Records for the exercise:
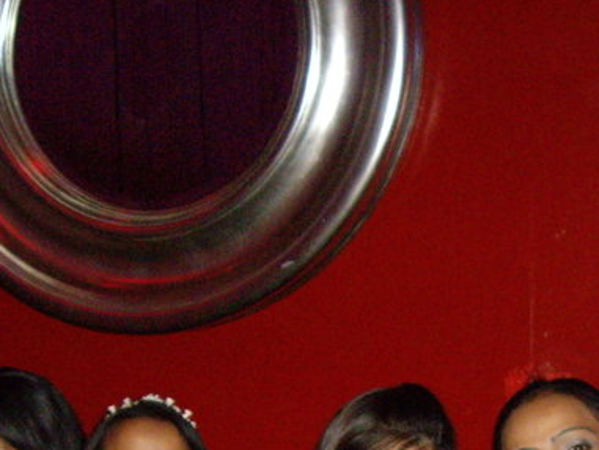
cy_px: 581
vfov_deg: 14.0
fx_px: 1766
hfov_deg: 19.2
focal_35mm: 102
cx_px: 340
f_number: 2.7
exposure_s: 1/40
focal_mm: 6.2
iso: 400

Exercise brief: Leave the pictures aside and output each entry exactly as it stands.

Solution to the problem:
cy_px: 581
vfov_deg: 14.0
fx_px: 1766
hfov_deg: 19.2
focal_35mm: 102
cx_px: 340
f_number: 2.7
exposure_s: 1/40
focal_mm: 6.2
iso: 400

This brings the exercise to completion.